▶ _Job_:
Write the entries out again exactly as they stand, but without the pictures.

Web document revisions:
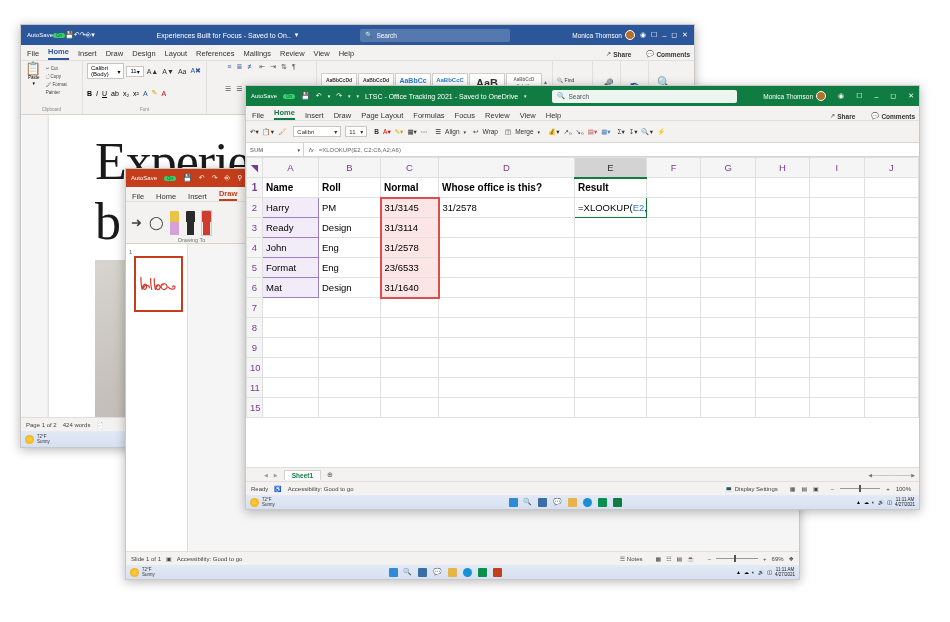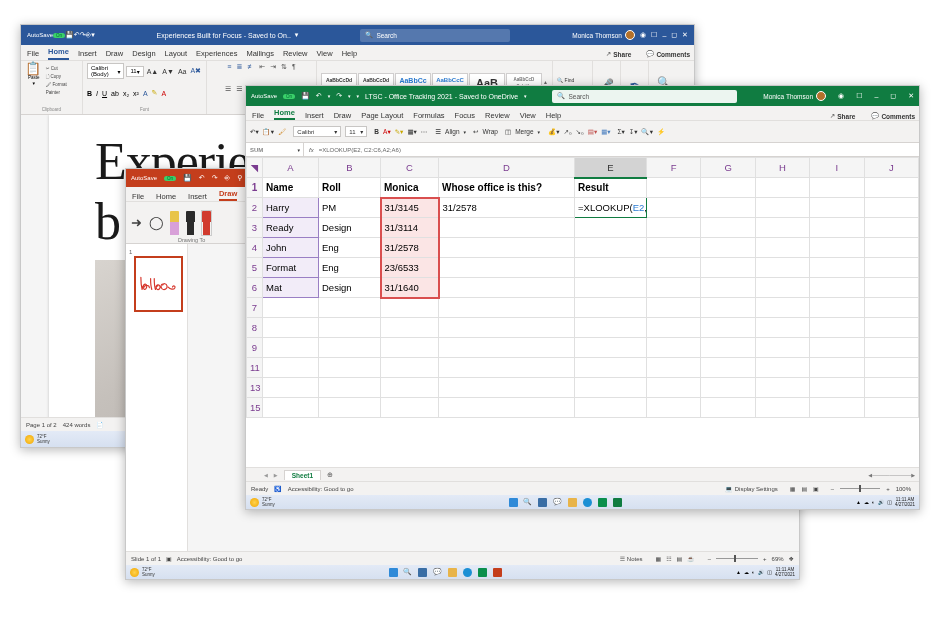--- a/index.html
+++ b/index.html
@@ -131,7 +131,7 @@
     <span>Draw</span>
     <span>Design</span>
     <span>Layout</span>
-    <span>Experiences</span>
+    <span>References</span>
     <span>Mailings</span>
     <span>Review</span>
     <span>View</span>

▶ _Task solution_:
--- a/index.html
+++ b/index.html
@@ -131,7 +131,7 @@
     <span>Draw</span>
     <span>Design</span>
     <span>Layout</span>
-    <span>Experiences</span>
+    <span>References</span>
     <span>Mailings</span>
     <span>Review</span>
     <span>View</span>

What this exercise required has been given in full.